従妹の美雨と僕は七歳違いだったけど、親戚の中では一番年の近い僕を昔からレイ兄と慕ってくれた。
それは僕が映画やテレビドラマに出るようになってからも変わらなくて、そんな美雨は僕にとって心が安らぐ数少ない居場所になった。僕が役者でも何でもないただの榑松零士という人間であれる場所。未だに人見知りで、不器用な僕が一人の人間として過ごせる相手。
でも、その居場所は僕のせいで失われていくのかもしれない。静かに過ごすためには、僕の周囲は騒がしすぎる。
多分、文化祭が終わるまで美雨は帰ってこないだろう。これ以上校内がパニックになれば、文化祭が台無しになってしまう。美雨と少しだけ巡った文化祭は楽しかったけど、こればっかりは仕方ない。仕方ないけど、榑松零士という存在から逃げ出したくなる。こんな風に体育館の裏側で丸まっているみたいに。
視線をあげると、相変わらず雲一つない蒼空。眩しくて見ていられなくなって、膝に顔をうずめる。
『今日ね、英語で“雨”って習ったの!』
空を見上げたせいか、まだ美雨が小学生のころの会話を思い出した。
『雨ってレイニィっていうんだって!』
『美雨、なんか嬉しそうだね』
『だって、美雨の中にレイ兄がいるみたいじゃん!』
それはちょうど僕がデビューして少しずつ周りの視線が変わっていった頃で。
無垢に笑う美雨の頭をくしゃりと撫でながら、すっと心が軽くなるのを感じた。そして、これからも美雨が僕を見る目が変わらないことを願った。
『そうだね。美雨の名前の半分は僕みたいだ』
『じゃあ、美雨とレイ兄はずっと仲良しだね!』
美雨は、その言葉の通り僕への態度を変えることはなかったけど、僕の周りの環境はみるみるうちに変わってしまった。もう、昔みたいに美雨と過ごすことはできないのだろうか。自問して、ため息があふれた。
「あー、もう。迂闊だったあ」
聞こえてきた声に顔をあげると、制服姿でひざ下についた草を払う美雨がいた。
「美雨、どうして……」
「私のメイド服の方が、レイ兄を探す目印になってたみたい」
美雨が僕に対してスマホを見せる。それは、SNS上にアップされたメイド喫茶での僕と美雨の写真だった。なるほど、確かに僕が制服姿に着替えた後は美雨の方が目立っていたのかもしれない、けど。
「このまま戻ってこないかと思ってた」
美雨の顔に困惑が浮かぶ。
「なんで?」
「僕が一緒にいると、美雨に迷惑がかかるから」
僕が美雨のメイド姿を直接見たいと思ったばかりに、美雨は普通の文化祭を楽しむことができなくなっている。今さら手遅れかもしれないけど、僕がこのままここに隠れていれば、美雨は残りの文化祭を楽しむことができるかもしれない。
「レイ兄は、追いかけられてばかりで文化祭楽しくなかった?」
お化け屋敷や出店など、こんなに純粋にワクワクしたのはいつぶりだろう。きっと、一人で文化祭をうろうろしてもそんな体験はできなくて、隣に美雨がいてくれたから。
「楽しかった」
「私も、楽しかった。理由なんてそれだけでいいじゃん」
美雨が僕に向かって手を差し出す。これではどちらが美雨の方がお姉ちゃんみたいだ。ニッと笑みを浮かべた美雨の姿は青空の下で眩しく輝いている。

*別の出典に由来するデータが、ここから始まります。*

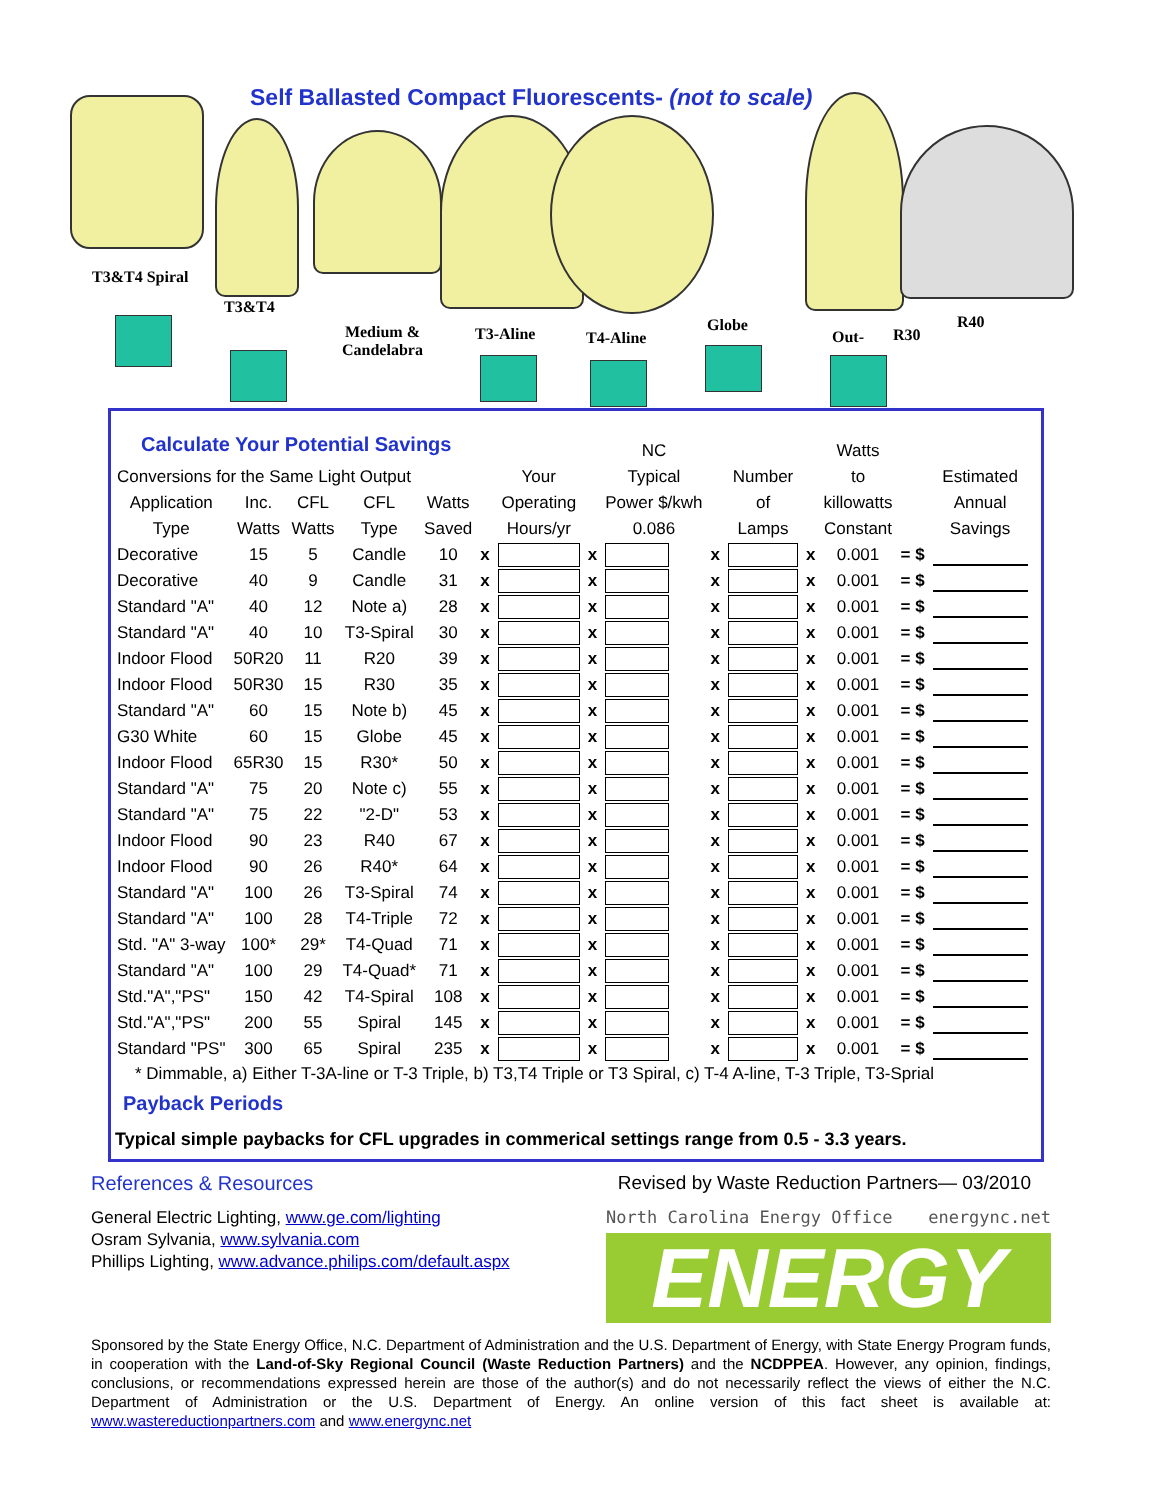Self Ballasted Compact Fluorescents- (not to scale)
T3&T4 Spiral
T3&T4
Medium &
Candelabra
T3-Aline T4-Aline
Globe
Out- R30
R40
Calculate Your Potential Savings
| | | | | | | | | NC | | | | Watts | | |
| --- | --- | --- | --- | --- | --- | --- | --- | --- | --- | --- | --- | --- | --- | --- |
| Conversions for the Same Light Output | | | | | | Your | | Typical | | Number | | to | | Estimated |
| Application | Inc. | CFL | CFL | Watts | | Operating | | Power $/kwh | | of | | killowatts | | Annual |
| Type | Watts | Watts | Type | Saved | | Hours/yr | | 0.086 | | Lamps | | Constant | | Savings |
| Decorative | 15 | 5 | Candle | 10 | x | | x | | x | | x | 0.001 | = $ | |
| Decorative | 40 | 9 | Candle | 31 | x | | x | | x | | x | 0.001 | = $ | |
| Standard "A" | 40 | 12 | Note a) | 28 | x | | x | | x | | x | 0.001 | = $ | |
| Standard "A" | 40 | 10 | T3-Spiral | 30 | x | | x | | x | | x | 0.001 | = $ | |
| Indoor Flood | 50R20 | 11 | R20 | 39 | x | | x | | x | | x | 0.001 | = $ | |
| Indoor Flood | 50R30 | 15 | R30 | 35 | x | | x | | x | | x | 0.001 | = $ | |
| Standard "A" | 60 | 15 | Note b) | 45 | x | | x | | x | | x | 0.001 | = $ | |
| G30 White | 60 | 15 | Globe | 45 | x | | x | | x | | x | 0.001 | = $ | |
| Indoor Flood | 65R30 | 15 | R30* | 50 | x | | x | | x | | x | 0.001 | = $ | |
| Standard "A" | 75 | 20 | Note c) | 55 | x | | x | | x | | x | 0.001 | = $ | |
| Standard "A" | 75 | 22 | "2-D" | 53 | x | | x | | x | | x | 0.001 | = $ | |
| Indoor Flood | 90 | 23 | R40 | 67 | x | | x | | x | | x | 0.001 | = $ | |
| Indoor Flood | 90 | 26 | R40* | 64 | x | | x | | x | | x | 0.001 | = $ | |
| Standard "A" | 100 | 26 | T3-Spiral | 74 | x | | x | | x | | x | 0.001 | = $ | |
| Standard "A" | 100 | 28 | T4-Triple | 72 | x | | x | | x | | x | 0.001 | = $ | |
| Std. "A" 3-way | 100* | 29* | T4-Quad | 71 | x | | x | | x | | x | 0.001 | = $ | |
| Standard "A" | 100 | 29 | T4-Quad* | 71 | x | | x | | x | | x | 0.001 | = $ | |
| Std."A","PS" | 150 | 42 | T4-Spiral | 108 | x | | x | | x | | x | 0.001 | = $ | |
| Std."A","PS" | 200 | 55 | Spiral | 145 | x | | x | | x | | x | 0.001 | = $ | |
| Standard "PS" | 300 | 65 | Spiral | 235 | x | | x | | x | | x | 0.001 | = $ | |
* Dimmable, a) Either T-3A-line or T-3 Triple, b) T3,T4 Triple or T3 Spiral, c) T-4 A-line, T-3 Triple, T3-Sprial
Payback Periods
Typical simple paybacks for CFL upgrades in commerical settings range from 0.5 - 3.3 years.
References & Resources Revised by Waste Reduction Partners— 03/2010
General Electric Lighting, www.ge.com/lighting
Osram Sylvania, www.sylvania.com
Phillips Lighting, www.advance.philips.com/default.aspx
North Carolina Energy Office energync.net
ENERGY
Sponsored by the State Energy Office, N.C. Department of Administration and the U.S. Department of Energy, with State Energy Program funds, in cooperation with the Land-of-Sky Regional Council (Waste Reduction Partners) and the NCDPPEA. However, any opinion, findings, conclusions, or recommendations expressed herein are those of the author(s) and do not necessarily reflect the views of either the N.C. Department of Administration or the U.S. Department of Energy. An online version of this fact sheet is available at: www.wastereductionpartners.com and www.energync.net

「それに、今の私が接客したらクラスに迷惑かけちゃいそうだし」
「ごめん」
「なにより!」
僕の言葉を遮った美雨はスマホをしまいながら僕の手を取る。スマホの画面が消える直前、「頑張れ!」というメッセージがちらっと見えた気がした。
「レイ兄とこんな風に文化祭を楽しめるなんて特権、逃がすはずないし!」
美雨にぐっと手を引かれて、立ち上がる。いつもより少し近い距離で、美雨はすっと背伸びをする。